WORK ORDER: Return, unchanged, every line starting at the one with "volať. Idem za" and running through the last line of the material below, with nothing else added.

DATA TO USE:

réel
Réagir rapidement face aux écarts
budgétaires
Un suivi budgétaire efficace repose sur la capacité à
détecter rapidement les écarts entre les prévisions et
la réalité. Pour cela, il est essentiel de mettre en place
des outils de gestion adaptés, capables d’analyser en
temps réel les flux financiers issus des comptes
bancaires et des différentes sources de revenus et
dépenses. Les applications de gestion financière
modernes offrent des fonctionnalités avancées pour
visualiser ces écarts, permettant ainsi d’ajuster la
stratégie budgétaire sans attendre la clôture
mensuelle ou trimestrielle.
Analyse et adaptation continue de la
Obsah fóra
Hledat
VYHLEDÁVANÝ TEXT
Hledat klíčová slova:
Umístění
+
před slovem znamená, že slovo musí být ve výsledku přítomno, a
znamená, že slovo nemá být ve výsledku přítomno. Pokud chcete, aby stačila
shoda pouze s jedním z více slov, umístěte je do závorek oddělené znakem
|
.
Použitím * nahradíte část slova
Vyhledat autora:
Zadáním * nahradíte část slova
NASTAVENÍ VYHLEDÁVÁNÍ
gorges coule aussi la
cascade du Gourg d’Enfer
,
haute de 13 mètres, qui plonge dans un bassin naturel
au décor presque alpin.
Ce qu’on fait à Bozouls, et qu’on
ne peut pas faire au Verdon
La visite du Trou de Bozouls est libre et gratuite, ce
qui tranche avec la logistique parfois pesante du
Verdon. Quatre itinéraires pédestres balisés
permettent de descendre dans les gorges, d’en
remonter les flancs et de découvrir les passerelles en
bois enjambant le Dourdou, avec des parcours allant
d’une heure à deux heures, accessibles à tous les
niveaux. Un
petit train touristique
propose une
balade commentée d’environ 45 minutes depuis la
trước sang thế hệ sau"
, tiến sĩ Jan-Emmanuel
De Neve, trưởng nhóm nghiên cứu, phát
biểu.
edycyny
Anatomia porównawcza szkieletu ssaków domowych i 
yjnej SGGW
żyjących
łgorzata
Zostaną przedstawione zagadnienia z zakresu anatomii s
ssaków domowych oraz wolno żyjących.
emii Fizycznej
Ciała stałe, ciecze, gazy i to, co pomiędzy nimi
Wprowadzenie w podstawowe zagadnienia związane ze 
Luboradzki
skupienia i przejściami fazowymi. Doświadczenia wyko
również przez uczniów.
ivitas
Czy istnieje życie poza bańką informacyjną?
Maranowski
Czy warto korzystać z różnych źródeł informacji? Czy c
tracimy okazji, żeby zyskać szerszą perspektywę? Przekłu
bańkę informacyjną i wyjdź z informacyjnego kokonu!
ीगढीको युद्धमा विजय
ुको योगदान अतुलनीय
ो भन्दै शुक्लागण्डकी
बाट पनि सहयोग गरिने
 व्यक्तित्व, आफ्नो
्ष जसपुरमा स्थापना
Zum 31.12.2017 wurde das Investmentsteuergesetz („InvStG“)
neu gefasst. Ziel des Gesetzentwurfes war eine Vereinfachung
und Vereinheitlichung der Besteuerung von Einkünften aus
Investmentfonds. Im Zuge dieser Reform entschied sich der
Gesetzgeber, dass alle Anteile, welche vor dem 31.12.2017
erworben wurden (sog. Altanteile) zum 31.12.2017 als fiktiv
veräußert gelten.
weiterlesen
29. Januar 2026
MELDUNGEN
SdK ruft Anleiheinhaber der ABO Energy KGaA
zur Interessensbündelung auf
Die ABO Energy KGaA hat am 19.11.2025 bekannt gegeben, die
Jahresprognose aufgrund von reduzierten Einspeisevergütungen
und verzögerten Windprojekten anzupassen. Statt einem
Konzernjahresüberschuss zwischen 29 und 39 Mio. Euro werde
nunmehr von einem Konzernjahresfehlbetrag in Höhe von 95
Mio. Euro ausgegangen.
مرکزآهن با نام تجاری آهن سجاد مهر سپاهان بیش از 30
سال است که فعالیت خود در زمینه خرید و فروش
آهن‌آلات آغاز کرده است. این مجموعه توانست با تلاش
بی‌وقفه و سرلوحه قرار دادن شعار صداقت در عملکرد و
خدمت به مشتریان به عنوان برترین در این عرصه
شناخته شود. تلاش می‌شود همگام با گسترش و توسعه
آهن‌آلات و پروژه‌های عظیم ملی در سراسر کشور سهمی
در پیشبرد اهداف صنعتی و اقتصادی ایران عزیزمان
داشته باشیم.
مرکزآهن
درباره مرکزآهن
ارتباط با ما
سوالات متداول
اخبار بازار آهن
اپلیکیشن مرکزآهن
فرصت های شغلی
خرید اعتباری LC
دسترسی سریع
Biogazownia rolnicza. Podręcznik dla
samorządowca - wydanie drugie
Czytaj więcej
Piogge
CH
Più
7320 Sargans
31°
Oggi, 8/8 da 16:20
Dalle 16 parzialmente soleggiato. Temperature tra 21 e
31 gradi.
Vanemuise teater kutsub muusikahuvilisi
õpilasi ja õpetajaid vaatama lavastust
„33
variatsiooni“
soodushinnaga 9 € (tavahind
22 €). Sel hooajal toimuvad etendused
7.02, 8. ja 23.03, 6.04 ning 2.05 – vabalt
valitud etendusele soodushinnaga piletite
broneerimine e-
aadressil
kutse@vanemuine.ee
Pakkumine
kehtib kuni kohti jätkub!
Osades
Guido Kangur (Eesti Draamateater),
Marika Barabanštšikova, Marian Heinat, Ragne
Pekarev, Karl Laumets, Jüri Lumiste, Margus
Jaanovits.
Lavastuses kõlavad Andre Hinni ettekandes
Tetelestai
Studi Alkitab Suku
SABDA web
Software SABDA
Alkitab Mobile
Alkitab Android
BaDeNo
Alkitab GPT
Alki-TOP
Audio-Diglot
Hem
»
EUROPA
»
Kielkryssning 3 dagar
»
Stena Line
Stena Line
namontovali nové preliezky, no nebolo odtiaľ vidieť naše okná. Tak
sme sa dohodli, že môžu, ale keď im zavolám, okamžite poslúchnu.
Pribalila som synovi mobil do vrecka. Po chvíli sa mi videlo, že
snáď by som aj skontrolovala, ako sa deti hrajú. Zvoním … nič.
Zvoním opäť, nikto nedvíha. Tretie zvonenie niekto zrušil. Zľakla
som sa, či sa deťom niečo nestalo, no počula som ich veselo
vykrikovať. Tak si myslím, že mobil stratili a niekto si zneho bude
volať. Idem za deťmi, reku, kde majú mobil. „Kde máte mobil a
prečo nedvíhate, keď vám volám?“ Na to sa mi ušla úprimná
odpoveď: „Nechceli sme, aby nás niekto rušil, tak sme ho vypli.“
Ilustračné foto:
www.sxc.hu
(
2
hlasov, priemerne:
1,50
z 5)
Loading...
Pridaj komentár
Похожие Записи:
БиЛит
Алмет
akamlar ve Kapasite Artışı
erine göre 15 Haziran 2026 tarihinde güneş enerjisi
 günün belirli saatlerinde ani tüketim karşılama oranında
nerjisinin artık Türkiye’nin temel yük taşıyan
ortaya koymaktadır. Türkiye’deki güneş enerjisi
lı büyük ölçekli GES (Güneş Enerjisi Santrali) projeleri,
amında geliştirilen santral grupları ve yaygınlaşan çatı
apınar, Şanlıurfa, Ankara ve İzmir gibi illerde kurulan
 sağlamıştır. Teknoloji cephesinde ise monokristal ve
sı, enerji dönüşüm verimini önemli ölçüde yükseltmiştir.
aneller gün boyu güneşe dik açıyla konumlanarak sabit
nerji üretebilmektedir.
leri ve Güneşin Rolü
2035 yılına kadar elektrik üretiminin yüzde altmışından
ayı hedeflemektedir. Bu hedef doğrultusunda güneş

EXPECTED ANSWER:
volať. Idem za deťmi, reku, kde majú mobil. „Kde máte mobil a
prečo nedvíhate, keď vám volám?“ Na to sa mi ušla úprimná
odpoveď: „Nechceli sme, aby nás niekto rušil, tak sme ho vypli.“
Ilustračné foto:
www.sxc.hu
(
2
hlasov, priemerne:
1,50
z 5)
Loading...
Pridaj komentár
Похожие Записи:
БиЛит
Алмет
akamlar ve Kapasite Artışı
erine göre 15 Haziran 2026 tarihinde güneş enerjisi
 günün belirli saatlerinde ani tüketim karşılama oranında
nerjisinin artık Türkiye’nin temel yük taşıyan
ortaya koymaktadır. Türkiye’deki güneş enerjisi
lı büyük ölçekli GES (Güneş Enerjisi Santrali) projeleri,
amında geliştirilen santral grupları ve yaygınlaşan çatı
apınar, Şanlıurfa, Ankara ve İzmir gibi illerde kurulan
 sağlamıştır. Teknoloji cephesinde ise monokristal ve
sı, enerji dönüşüm verimini önemli ölçüde yükseltmiştir.
aneller gün boyu güneşe dik açıyla konumlanarak sabit
nerji üretebilmektedir.
leri ve Güneşin Rolü
2035 yılına kadar elektrik üretiminin yüzde altmışından
ayı hedeflemektedir. Bu hedef doğrultusunda güneş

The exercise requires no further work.